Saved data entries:
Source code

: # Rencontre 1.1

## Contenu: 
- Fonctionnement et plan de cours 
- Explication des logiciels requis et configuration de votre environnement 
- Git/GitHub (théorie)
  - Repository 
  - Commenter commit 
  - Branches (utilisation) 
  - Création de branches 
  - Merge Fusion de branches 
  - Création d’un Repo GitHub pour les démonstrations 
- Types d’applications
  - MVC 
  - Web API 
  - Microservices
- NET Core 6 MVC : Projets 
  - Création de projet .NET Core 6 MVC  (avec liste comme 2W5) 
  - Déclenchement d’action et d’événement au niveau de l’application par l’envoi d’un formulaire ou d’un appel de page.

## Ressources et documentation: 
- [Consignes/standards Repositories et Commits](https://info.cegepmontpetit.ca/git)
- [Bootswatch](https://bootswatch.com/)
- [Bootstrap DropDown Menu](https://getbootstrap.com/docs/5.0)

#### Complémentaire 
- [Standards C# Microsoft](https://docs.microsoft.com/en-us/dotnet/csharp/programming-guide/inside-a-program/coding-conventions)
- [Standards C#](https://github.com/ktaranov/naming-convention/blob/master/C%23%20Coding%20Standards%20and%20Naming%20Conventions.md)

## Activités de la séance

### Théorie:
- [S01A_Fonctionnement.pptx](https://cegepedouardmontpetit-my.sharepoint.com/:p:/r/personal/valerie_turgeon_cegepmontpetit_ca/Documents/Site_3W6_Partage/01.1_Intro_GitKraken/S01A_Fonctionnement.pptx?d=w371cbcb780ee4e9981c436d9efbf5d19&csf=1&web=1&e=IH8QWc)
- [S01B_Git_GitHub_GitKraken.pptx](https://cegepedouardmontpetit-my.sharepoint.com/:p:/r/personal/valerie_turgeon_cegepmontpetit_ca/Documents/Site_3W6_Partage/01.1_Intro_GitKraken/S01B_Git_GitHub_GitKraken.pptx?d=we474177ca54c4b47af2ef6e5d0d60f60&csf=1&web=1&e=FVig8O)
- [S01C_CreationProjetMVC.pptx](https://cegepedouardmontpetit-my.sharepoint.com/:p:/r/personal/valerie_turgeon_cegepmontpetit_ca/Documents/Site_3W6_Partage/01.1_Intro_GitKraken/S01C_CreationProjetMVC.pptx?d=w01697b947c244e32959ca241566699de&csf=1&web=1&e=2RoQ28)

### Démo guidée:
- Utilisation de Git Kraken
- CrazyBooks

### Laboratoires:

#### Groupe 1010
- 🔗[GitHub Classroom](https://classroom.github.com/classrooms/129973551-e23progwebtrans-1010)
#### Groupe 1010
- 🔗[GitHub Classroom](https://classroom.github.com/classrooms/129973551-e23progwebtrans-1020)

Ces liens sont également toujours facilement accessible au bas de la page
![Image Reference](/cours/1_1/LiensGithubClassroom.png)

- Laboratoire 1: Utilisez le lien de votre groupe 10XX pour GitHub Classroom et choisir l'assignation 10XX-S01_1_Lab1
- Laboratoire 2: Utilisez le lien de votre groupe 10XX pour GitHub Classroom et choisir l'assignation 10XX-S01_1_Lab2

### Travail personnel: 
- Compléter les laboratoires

§ **PROBLEM REQUIREMENTS**:
Reproduce word for word the lines of the records above, beginning at the first and ending with the line where "- Merge Fusion de branches" appears, and nothing past it.

§ **YOUR RESPONSE**:
Source code

: # Rencontre 1.1

## Contenu: 
- Fonctionnement et plan de cours 
- Explication des logiciels requis et configuration de votre environnement 
- Git/GitHub (théorie)
  - Repository 
  - Commenter commit 
  - Branches (utilisation) 
  - Création de branches 
  - Merge Fusion de branches 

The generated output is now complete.